» **Given records**:
● ● ● ●
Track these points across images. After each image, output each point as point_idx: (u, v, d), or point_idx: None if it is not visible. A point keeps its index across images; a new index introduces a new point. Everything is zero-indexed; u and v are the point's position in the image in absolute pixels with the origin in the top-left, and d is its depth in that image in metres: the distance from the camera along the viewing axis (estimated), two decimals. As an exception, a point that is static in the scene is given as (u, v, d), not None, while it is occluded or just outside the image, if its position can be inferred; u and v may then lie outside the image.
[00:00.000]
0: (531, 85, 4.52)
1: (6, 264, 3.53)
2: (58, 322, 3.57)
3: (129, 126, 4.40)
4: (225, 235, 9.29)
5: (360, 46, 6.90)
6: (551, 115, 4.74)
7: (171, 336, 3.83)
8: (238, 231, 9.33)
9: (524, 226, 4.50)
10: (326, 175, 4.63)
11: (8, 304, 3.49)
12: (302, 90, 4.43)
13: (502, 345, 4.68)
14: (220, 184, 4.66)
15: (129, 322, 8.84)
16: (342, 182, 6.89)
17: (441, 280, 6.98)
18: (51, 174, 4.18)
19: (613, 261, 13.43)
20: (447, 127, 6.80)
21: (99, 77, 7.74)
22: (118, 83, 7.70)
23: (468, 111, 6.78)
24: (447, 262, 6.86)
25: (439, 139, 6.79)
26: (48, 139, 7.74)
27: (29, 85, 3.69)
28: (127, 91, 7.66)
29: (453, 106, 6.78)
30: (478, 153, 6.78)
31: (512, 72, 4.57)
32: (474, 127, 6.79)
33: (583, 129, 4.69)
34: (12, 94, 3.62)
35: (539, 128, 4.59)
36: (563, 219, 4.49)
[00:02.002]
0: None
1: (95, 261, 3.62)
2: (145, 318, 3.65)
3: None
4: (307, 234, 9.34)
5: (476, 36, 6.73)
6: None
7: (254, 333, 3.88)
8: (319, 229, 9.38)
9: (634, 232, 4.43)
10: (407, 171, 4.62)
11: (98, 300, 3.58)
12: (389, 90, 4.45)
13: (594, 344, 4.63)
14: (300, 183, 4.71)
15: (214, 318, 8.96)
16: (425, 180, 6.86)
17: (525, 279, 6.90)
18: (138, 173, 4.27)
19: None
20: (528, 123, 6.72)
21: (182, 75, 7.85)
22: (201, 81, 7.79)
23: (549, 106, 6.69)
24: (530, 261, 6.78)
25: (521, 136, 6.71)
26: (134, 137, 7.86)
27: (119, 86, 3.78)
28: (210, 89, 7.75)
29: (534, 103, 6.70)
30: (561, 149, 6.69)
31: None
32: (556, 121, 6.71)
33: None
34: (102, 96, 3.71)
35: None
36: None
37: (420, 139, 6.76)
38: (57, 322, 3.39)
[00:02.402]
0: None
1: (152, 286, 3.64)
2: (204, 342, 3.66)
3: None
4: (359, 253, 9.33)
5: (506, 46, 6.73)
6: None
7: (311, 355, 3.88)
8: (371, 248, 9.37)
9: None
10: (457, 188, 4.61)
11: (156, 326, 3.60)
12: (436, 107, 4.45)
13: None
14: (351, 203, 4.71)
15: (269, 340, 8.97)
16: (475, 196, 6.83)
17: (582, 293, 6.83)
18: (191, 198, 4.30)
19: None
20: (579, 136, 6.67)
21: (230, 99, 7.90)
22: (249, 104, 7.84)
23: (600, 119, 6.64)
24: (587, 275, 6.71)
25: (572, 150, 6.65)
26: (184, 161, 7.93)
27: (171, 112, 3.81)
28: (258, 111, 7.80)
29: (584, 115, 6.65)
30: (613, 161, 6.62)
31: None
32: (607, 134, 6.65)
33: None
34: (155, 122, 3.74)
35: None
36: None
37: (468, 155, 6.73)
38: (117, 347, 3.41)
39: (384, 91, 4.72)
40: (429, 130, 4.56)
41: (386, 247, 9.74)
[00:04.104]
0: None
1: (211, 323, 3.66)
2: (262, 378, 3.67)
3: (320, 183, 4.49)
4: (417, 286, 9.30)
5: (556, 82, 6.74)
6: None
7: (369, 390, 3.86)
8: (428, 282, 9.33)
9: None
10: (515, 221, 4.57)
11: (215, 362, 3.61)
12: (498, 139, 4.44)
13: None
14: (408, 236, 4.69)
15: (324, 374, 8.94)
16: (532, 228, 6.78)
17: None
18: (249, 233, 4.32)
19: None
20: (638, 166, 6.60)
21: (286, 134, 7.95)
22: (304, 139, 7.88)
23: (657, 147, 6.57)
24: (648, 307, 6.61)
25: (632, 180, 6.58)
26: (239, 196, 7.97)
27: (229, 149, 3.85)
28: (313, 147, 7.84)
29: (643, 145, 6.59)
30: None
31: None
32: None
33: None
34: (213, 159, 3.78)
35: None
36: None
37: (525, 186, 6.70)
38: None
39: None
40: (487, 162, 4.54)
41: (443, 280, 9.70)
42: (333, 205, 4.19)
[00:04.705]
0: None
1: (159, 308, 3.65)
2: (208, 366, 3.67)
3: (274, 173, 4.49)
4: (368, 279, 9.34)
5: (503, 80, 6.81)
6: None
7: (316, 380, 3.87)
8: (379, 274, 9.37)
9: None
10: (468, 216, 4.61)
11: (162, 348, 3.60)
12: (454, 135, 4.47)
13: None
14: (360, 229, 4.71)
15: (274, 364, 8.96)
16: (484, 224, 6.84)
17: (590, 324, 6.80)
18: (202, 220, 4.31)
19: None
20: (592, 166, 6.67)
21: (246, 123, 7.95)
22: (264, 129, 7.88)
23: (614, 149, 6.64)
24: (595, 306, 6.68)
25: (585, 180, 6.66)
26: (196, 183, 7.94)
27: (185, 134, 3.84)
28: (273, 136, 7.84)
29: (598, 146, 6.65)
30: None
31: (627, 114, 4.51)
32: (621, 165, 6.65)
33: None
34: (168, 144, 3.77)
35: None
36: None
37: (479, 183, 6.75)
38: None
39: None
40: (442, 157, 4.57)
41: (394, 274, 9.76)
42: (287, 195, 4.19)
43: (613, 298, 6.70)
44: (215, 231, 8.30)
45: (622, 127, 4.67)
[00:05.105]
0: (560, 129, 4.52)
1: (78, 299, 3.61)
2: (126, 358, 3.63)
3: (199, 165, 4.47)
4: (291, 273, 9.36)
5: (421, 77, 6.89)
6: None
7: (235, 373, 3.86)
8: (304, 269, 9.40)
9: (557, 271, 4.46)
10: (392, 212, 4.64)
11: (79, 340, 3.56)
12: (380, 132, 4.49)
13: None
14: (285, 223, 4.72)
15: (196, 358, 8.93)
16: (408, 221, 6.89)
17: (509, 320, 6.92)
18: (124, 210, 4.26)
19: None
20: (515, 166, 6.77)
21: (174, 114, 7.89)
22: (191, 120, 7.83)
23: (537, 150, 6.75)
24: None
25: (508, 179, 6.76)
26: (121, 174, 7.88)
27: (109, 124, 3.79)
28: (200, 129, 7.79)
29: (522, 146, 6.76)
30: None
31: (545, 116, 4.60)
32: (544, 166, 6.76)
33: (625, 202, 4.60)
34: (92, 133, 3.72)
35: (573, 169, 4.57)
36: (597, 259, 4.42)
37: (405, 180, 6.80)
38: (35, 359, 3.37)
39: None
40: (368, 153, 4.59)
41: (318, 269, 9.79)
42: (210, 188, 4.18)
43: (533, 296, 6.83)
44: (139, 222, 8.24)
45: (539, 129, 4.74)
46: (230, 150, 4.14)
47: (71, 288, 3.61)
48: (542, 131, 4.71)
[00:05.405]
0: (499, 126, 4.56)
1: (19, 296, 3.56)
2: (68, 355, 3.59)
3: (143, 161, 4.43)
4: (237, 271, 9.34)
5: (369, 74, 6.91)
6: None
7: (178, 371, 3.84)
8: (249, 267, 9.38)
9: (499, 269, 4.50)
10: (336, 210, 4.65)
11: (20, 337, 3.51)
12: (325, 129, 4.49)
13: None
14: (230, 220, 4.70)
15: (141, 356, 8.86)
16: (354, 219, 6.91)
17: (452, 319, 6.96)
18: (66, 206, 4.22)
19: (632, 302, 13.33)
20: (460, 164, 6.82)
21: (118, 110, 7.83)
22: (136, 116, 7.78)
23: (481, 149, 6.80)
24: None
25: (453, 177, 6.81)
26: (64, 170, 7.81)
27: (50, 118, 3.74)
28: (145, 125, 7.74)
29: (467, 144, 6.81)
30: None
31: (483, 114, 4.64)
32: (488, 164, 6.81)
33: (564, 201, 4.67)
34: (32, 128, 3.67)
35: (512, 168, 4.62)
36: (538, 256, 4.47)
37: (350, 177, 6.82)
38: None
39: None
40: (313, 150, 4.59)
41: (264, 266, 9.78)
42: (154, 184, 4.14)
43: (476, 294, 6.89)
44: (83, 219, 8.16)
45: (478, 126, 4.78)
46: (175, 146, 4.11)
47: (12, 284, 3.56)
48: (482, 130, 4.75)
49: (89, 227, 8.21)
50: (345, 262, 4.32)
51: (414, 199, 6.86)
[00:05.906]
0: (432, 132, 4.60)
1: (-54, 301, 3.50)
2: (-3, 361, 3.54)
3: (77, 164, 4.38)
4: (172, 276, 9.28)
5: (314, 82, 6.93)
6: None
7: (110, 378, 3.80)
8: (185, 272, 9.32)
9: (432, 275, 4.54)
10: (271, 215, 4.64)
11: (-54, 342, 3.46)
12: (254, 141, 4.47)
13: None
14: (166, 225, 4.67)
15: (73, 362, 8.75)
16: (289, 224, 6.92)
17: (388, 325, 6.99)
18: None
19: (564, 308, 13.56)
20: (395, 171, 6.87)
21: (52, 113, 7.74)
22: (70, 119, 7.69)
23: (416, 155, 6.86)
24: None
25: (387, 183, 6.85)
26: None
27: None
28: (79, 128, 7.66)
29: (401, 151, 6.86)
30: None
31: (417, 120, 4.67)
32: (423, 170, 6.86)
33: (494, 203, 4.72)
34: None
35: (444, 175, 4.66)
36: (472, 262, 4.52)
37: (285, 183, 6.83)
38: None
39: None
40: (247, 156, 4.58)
● ● ● ●
» **Prompt**:
Within the material above, copy exactly the lines from the line that holds "15: (129, 322, 8.84)" up to and including the line that holds "30: (478, 153, 6.78)".

» **Solution for this exercise**:
15: (129, 322, 8.84)
16: (342, 182, 6.89)
17: (441, 280, 6.98)
18: (51, 174, 4.18)
19: (613, 261, 13.43)
20: (447, 127, 6.80)
21: (99, 77, 7.74)
22: (118, 83, 7.70)
23: (468, 111, 6.78)
24: (447, 262, 6.86)
25: (439, 139, 6.79)
26: (48, 139, 7.74)
27: (29, 85, 3.69)
28: (127, 91, 7.66)
29: (453, 106, 6.78)
30: (478, 153, 6.78)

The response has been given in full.